Bio: Dr. Snehal Shetye is a Staff Fellow in the Division of Applied Mechanics within OSEL. Dr. Shetye received his doctorate in Mechanical Engineering from Colorado State University. He then completed post-doctoral fellowships at the University of Pittsburgh and another post-doctoral fellowship at Colorado State University. He then worked as a Senior Research Investigator for 6 years in the Department of Orthopaedic Surgery at the University of Pennsylvania with Dr. Louis Soslowsky and Dr. Robert Mauck before joining the FDA in August 2021. Dr.
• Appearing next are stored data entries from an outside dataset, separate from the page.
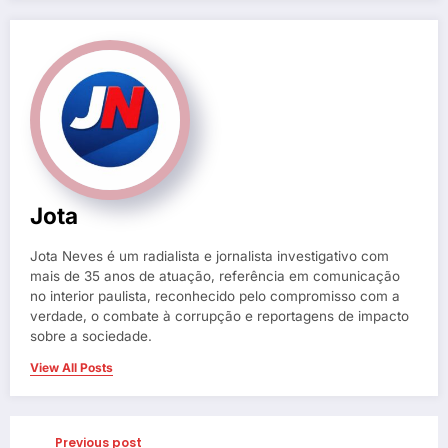
Jota
Jota Neves é um radialista e jornalista investigativo com
mais de 35 anos de atuação, referência em comunicação
no interior paulista, reconhecido pelo compromisso com a
verdade, o combate à corrupção e reportagens de impacto
sobre a sociedade.
View All Posts
Previous post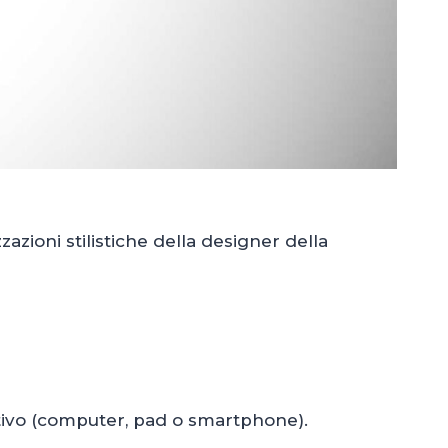
azioni stilistiche della designer della
itivo (computer, pad o smartphone).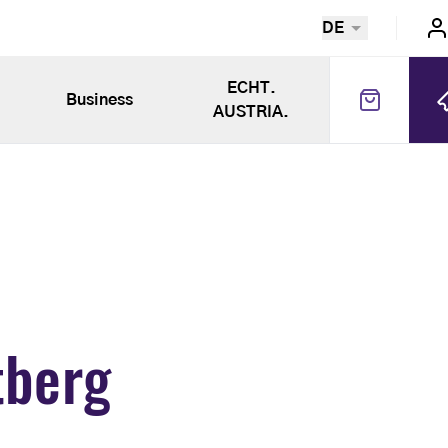
DE
ECHT.
Business
AUSTRIA.
tberg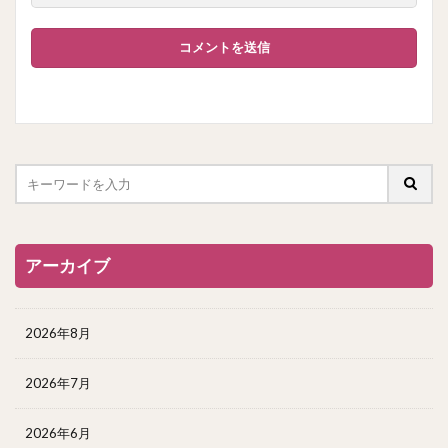
アーカイブ
2026年8月
2026年7月
2026年6月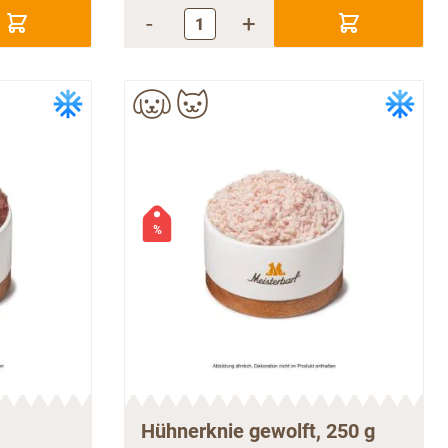
-
+
%
Hühnerknie gewolft, 250 g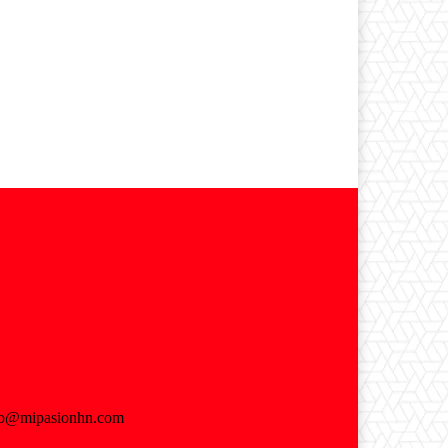
fo@mipasionhn.com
Shetye’s expertise is in developing novel mechanical testing methods for a variety of joints and soft tissues using animal models or cadavers. He has complemented his biomechanical expertise by creating complex finite element computational models of the wrist, knee, and cervical spine.

Marc Horner
Distinguished Engineer, Ansys

Dr. Marc Horner is a Distinguished Engineer leading technical initiatives for the healthcare industry at Ansys. Marc holds a number of industry leadership positions, with a focus on model credibility frameworks, regulatory science, and clinical applications. These include Vice Chair of the ASME V&V-40 Sub-Committee and Avicenna Alliance Global Harmonization Task Force Leader.